In many ways our experiences are fairly foreign to the present generation, unless they happen to slip and fall on ice or hit an unexpected patch of black ice with their fast moving automobile. Some people do, of course, ice fish but generally speaking as our ancestors knew it, ice remains mysterious to the vast majority of people in 2018.

Many of your old timer readers may vividly remember when having ice was indispensable. This simple country man, growing up in South Utica after World War II, can still see his family’s kitchen “ice box.” A block of ice was put in a top compartment by the ice delivery man. You indicated by a number (25, 50, 75, 100) correctly put in a front window for the regularly scheduled delivery. Ice was a weekly, year-round necessity. The melting ice water would go into a container (or in a pipe into the basement) that would have to without fail be emptied before overflowing. Mom continually warned us to “keep the ice box door shut” and “don’t keep opening the door looking for something to eat.”

Unnecessary ice box visits speeded up the melting of the ice blocks.

Many people in Utica and elsewhere had similar experiences. Eventually we all could afford an electric refrigerator. The ice man disappeared except for the non-electrified Amish people. I have to admit the electric refrigerator with its light, ice cube tray and hum proved to be a change that we all enjoyed, especially my hard-working housewife mother.

In the spring, there are locally several ice harvests. Such a novelty gives the present generation a brief and simplistic glimpse of a way of life before the arrival of electricity. In many rural areas electrification didn’t come until almost the Second World War. Before that many generations of hard-working country people cut ice to make a few extra dollars or freely helped neighbors. Eventually, the two hand ice saw, thongs and teams of horses pulling a load of ice blocks to a storage shed disappeared from the rural scene.
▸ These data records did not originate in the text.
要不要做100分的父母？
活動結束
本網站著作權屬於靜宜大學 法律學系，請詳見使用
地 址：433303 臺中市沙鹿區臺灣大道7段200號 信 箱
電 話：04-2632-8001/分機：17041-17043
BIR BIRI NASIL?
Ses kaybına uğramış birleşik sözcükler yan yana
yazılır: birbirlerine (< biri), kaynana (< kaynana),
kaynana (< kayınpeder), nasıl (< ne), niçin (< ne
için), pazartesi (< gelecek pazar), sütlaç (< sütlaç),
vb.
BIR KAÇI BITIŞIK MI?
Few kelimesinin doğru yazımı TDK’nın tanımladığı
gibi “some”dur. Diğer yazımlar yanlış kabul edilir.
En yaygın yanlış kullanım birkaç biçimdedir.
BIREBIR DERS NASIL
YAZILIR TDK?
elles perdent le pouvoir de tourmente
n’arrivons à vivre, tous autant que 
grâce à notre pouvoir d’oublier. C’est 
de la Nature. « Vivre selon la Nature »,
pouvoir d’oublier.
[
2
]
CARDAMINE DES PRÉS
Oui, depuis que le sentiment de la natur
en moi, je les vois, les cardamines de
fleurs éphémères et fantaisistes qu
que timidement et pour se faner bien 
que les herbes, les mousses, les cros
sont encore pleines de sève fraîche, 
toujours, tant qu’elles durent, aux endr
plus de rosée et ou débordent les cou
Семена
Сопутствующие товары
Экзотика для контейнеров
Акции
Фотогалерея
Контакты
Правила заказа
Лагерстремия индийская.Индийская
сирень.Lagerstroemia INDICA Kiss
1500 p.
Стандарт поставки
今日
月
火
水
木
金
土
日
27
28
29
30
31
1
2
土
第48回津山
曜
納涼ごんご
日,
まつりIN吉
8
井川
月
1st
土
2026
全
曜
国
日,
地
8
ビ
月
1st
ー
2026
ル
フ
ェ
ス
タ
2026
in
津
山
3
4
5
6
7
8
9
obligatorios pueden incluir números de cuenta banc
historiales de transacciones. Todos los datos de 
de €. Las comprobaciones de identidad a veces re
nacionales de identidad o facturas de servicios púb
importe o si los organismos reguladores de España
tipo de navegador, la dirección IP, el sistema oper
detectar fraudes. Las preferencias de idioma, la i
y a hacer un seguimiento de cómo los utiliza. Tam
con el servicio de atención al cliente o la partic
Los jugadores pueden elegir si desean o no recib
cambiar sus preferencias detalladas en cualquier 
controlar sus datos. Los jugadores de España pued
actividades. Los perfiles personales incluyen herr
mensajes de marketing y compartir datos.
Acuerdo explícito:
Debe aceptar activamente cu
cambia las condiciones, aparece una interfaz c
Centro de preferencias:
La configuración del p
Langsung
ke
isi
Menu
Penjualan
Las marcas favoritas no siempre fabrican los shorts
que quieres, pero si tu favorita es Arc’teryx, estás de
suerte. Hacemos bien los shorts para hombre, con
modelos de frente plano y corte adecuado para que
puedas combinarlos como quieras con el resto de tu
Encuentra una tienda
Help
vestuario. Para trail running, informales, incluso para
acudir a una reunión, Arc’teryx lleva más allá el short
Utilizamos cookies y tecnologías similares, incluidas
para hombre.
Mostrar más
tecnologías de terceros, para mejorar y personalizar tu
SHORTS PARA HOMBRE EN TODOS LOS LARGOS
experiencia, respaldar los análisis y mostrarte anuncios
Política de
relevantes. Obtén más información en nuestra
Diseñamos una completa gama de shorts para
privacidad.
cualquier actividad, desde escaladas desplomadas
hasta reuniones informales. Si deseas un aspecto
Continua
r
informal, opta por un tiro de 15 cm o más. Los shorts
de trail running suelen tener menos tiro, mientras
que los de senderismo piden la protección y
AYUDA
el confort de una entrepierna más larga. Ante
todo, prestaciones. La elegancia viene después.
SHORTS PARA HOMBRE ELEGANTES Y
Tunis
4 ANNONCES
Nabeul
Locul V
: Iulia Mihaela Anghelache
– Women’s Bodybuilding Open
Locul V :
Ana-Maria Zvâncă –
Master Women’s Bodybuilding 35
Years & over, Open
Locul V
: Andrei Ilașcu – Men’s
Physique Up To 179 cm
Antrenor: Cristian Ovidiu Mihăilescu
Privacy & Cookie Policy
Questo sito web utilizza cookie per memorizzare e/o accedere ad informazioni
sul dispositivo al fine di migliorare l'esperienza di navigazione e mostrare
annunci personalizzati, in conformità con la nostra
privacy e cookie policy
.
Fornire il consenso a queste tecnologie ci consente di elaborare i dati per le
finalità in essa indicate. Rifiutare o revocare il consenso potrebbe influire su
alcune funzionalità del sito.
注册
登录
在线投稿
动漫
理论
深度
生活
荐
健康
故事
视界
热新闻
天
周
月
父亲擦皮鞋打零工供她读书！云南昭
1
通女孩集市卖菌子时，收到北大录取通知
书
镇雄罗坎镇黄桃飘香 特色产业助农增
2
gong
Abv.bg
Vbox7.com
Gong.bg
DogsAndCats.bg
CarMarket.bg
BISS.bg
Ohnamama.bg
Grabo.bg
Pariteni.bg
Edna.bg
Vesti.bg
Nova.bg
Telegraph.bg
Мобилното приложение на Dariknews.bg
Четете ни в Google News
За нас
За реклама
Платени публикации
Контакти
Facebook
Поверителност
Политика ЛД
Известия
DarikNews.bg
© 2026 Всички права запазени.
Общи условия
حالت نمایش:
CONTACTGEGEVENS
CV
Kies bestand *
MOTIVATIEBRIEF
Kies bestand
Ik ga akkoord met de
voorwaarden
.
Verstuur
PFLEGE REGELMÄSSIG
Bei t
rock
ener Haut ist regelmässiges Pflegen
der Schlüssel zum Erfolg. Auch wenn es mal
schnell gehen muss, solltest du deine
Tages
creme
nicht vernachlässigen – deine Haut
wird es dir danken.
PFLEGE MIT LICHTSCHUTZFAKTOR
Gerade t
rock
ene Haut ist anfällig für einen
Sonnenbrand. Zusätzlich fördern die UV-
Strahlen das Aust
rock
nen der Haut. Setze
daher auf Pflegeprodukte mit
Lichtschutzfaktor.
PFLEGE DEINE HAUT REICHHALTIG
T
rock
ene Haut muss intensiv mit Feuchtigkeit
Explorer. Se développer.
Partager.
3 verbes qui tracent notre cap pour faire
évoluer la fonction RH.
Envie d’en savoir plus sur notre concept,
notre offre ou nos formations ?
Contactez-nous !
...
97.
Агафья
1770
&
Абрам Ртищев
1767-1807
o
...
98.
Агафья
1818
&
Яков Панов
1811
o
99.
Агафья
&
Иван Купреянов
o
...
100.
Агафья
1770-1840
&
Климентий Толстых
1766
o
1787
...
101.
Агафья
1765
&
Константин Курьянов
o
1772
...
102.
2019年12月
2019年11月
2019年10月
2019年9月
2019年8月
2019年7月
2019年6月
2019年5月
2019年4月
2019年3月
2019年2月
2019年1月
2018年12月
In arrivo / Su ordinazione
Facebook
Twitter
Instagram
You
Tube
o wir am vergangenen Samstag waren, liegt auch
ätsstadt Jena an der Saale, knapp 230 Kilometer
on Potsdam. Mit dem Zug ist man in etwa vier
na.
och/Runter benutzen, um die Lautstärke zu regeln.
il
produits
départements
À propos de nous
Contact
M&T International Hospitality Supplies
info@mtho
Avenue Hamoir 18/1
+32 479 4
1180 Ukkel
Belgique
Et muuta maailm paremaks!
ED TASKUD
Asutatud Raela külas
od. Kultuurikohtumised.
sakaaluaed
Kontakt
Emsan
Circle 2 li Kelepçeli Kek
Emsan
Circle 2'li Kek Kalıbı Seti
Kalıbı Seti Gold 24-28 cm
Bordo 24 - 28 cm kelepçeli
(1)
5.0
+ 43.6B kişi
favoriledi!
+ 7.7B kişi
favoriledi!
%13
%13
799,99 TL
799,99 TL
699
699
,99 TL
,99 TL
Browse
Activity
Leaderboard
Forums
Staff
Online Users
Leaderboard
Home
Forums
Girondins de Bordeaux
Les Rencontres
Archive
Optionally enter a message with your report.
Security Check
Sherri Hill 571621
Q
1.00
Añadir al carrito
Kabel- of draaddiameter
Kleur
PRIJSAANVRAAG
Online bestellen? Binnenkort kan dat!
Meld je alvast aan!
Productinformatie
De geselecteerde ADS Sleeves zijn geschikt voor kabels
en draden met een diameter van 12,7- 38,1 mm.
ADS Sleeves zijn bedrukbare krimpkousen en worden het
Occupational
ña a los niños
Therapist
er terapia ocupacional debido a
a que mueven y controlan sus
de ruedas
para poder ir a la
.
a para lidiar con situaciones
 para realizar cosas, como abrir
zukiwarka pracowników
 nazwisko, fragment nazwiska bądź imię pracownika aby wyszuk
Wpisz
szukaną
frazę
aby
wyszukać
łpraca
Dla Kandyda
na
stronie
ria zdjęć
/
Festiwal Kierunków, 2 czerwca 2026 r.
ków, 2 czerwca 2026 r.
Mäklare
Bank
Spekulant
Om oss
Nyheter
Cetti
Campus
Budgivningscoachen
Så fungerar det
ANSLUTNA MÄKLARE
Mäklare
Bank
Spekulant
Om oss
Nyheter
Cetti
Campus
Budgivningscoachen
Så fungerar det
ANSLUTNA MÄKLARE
Farmers needed ice to keep their milk cool before sending the 100 pound cans off to various locations for processing. Our farmer friend Bernie has a small building along Giles Road that was build before the Civil War, that was used in part for drying hops, and the other part to this day contains residues of saw dust used to insulate between large, heavy blocks of ice. The Kraft plant in South Edmeston used great quantities of milk from a large number of local small dairy farms. The products produced there were sent by refrigerated box cars by way of the Unadilla Valley Railroad. To keep these perishable milk products cold the box cars were refrigerated with blocks of locally cut ice. This scene, too, would soon change.

America’s ice age began in and around 1806, when an enterprising Bostonian, Frederic Tudor, began amassing a fortune by cutting blocks of ice from New England frozen lakes, insulating them in saw dust and later shipping them to warmer climates. This proved to be a very profitable business for the next 100 years. Warmer parts of the US became addicted to New England ice. All this would change in 1902, when air conditioning as we know it began. This fascinating story deserves a special “Musing.”

The Ice Age is not forgotten here in the Brookfield hills. And ironically there is always an aspiring businessman like Frederick Tudor, who has an idea to hook on a small iceberg of fresh water and pulling it to arrears in the world where water remains extremely scarce. We do indeed live in a very thirsty world, and it’s getting worse.

Businessman Tudor would only smile at such innovative problem-solving.

Hobie Morris resides in Brookfield and is a simple country man.